PASSAGE TO READ —

↓

Alternatively, the intervener asserted that the Board ought to continue to determine voter eligibility with reference to two different dates. If the Board were to insist on only a single date as determinative of voter eligibility, it submitted, the potential for gerrymandering, either by the employer or the applicant union, which gets to choose the application date, would be too great. The insistence on two different dates itself reduces the gerrymandering potential. If there is a suggestion of employer gerrymandering, the intervener submitted that such matters can best be dealt with by the filing of an unfair labour practice complaint. The concern for such abuse ought not to lead the Board to abandon its historical approach to voter eligibility rules. Further, submitted the intervener, the reason for picking two different voter eligibility dates is to increase the likelihood that those voting are substantially representative of the employees of the respondent. If the Board only allowed those employees at work on a single date to vote, there would be less chance that the voters would be a representative group of employees. By looking only to one date for eligible voters, submitted the intervener, the success of the application could more likely be determined by a non-representative group.

↑

RAW DATA —

↓

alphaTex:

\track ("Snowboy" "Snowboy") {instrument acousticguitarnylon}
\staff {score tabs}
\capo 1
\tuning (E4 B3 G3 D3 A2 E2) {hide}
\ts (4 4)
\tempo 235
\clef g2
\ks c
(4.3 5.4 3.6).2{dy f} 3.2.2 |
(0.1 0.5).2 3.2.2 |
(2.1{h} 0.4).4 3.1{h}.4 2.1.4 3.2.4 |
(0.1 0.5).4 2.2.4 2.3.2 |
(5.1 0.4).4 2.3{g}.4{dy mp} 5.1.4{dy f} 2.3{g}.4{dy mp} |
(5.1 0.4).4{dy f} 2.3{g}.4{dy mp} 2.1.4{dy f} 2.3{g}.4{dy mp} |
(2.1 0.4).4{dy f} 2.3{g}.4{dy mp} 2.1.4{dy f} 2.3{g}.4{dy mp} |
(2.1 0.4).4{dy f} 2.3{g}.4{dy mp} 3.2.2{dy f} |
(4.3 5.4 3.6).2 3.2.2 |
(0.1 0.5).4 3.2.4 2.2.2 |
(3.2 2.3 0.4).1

↑
↓

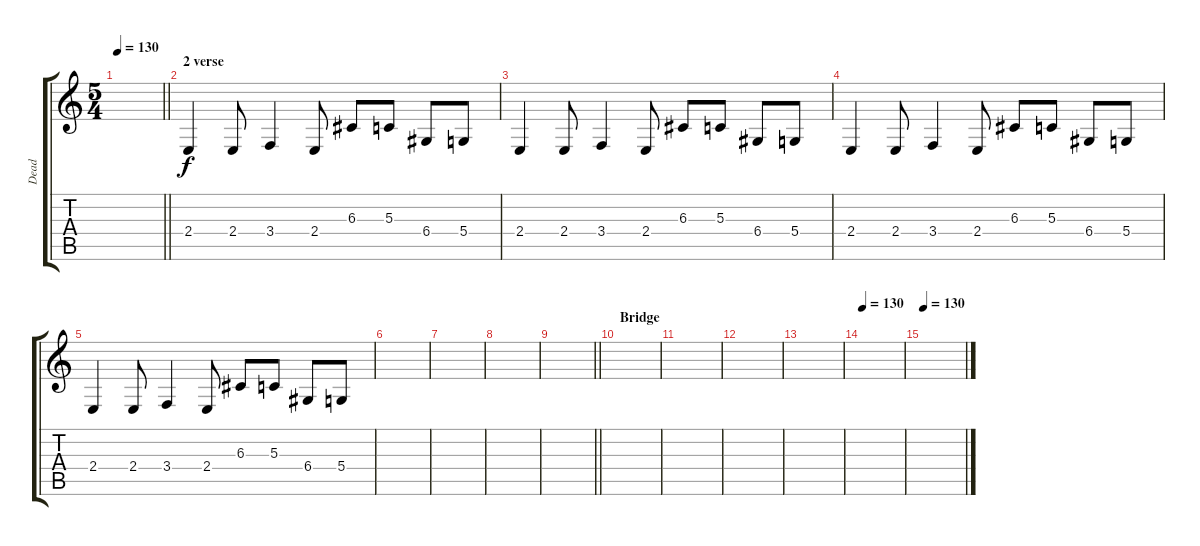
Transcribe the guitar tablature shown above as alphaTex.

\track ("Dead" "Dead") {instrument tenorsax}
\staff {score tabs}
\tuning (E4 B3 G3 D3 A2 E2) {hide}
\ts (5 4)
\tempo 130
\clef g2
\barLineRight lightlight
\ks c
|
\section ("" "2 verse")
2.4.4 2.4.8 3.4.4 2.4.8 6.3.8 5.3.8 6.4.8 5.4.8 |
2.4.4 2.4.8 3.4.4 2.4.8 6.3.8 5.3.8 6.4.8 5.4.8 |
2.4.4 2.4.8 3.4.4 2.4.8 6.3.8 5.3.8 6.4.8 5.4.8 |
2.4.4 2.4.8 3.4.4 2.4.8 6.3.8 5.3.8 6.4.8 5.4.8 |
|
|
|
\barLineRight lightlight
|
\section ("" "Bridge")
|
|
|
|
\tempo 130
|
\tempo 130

↑

Pick up the passage on the intervener's voter eligibility arguments after its final sentence and carry it forward.

RIGHT ANSWER —
The intervener further submitted that the first of the two voter eligibility dates ought not to be the application date, as it would give an unfair advantage to the raiding union. It would give an applicant, in regular or displacement certifications, too great an opportunity to gerrymander, to strategically pick a particular date to file its application when it knew its members were present in significant, perhaps disproportionate numbers. Further, picking the application date would nullify the historical distinction between using the application date for purposes of the count and a subsequent date, here the terminal date, for purposes of determining voter eligibility. Accordingly, submitted the intervener, the Board ought still to use two dates for voter eligibility, the second being the date the vote is taken. The first date ought to be any one of the dates on which employees were at work in the voting constituency: May 5, May 8, or May 13, 1992. The intervener submitted that by picking one of those dates, after they have passed, the Board will have avoided any potential for gerrymandering, since the employer would have been unaware at the time that those at work on that date might form the group of employees who would be eligible to vote. Picking one of these dates would be fairest, in all the circumstances, to all the parties.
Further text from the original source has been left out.